308 days without yelling, 57 days of loving more to go!
Dear Kevin Bacon,
I love the movie Footloose. Love it, love it, love it! I love when you passionately declare that there is a Time to Dance. Right now, this night, I feel as if I am you. It is my time to dance, to celebrate. In fact, I played “Footloose” tonight and had a dance party with my boys we danced and we yelled. You see, it wasn’t just my time to dance, it was also my Time to Yell.
The Orange Rhino
I have spent the last 307 plus days talking about my commitment to not yell at my boys. I’ve talked about how yelling doesn’t work; how it just makes me feel crappier and the kids cry harder. I’ve talked about how not yelling has benefits, like more peace in the house and in my heart. I’ve talked about how often yelling isn’t warranted, but that my time out to look at my stress is. I have covered a lot of different yelling territory, I think, except for one area: when it IS okay to yell.
Because, I do believe there is a time to yell, and I don’t just mean the emergency situations.
Yes, my yelling meter clearly states that yelling to (not at) is okay in emergency situations, dangerous situations, where a truly raised voice is necessary to keep a child out of harm’s way.
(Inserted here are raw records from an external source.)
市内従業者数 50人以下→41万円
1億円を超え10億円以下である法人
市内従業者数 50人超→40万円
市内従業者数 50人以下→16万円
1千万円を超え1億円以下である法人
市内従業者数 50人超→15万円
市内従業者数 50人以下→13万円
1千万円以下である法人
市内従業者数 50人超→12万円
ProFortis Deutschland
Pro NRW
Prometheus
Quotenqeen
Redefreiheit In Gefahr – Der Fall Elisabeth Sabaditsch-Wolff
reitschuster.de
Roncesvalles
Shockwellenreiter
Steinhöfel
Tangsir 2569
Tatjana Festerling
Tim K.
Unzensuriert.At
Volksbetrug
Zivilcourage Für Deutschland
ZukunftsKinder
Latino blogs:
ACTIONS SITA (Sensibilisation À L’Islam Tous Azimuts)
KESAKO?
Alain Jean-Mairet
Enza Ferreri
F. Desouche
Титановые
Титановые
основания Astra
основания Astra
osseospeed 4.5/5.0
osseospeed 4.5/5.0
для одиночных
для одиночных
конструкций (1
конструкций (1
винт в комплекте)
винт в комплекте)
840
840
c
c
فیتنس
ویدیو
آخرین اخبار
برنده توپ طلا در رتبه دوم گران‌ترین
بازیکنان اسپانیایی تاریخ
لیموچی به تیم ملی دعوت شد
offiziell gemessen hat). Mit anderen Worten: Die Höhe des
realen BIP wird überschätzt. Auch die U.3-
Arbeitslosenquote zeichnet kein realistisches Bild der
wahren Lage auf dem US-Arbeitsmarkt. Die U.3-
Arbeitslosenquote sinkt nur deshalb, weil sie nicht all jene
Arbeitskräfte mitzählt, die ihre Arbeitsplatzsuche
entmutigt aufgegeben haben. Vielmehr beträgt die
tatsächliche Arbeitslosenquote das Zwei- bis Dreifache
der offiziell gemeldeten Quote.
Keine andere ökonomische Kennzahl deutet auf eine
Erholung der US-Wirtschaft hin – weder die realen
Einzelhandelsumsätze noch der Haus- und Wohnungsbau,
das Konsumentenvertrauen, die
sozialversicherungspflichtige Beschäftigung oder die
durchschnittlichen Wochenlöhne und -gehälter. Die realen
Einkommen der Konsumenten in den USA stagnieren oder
Yep, I am cool with yelling in those situations so long as it is to get attention in order to deliver a clear message of safety, not of degradation to the child for misbehaving.
But more so, I am totally cool with yelling for joy, and happiness, and pride, and love.
I am cool with yelling at the top of my lungs “YES! My son’s brain is okay!”
I am cool with yelling at the top of my lungs “YES! Go #1, keep going, you got it, SCORE! You did it!”
I am cool with yelling at the top of my lungs “HAPPY BIRTHDAY #2! I love you!”
I am cool with yelling at the top of my lungs “YEAH #3 you pooped in the potty!”
Yes, there is most definitely a time to yell.
And when the times comes, the time to yell for joy, I need all the energy I can muster. When the time comes, I don’t want to be struck with Parental Laryngitis and unable to yell because I have lost my voice. When the time comes, I don’t want to be so tired from yelling and feeling so crappy from yelling that I can’t find enough joy to yell. In fact, when the time comes for me to yell to my child for a terrific reason, I don’t want my kids to be so used to my yelling that they tune out the important yells — the yells of rejoicing.
You see it is the yells of happiness that really matter. Those are the yells that need to be shared and celebrated and heard loud and clear. The other ones? Over spilled legos and spilled milk? Yeah, not so much. Not so important.
Tonight, tonight I yelled at the top of my lungs for joy and it felt AWESOME. I yelled with happiness that the worst is behind my son. I yelled with gratitude for all the support from you all. I yelled with relief that I can kind of exhale.
I yelled and it felt great and will continue to feel great. And those are the yells I live for! Yells of anger and sadness and frustration and impatience? I don’t need them, they just bring me down. They feel good for a second, but that is it. Yells of joy? They bring me up, they make me feel alive.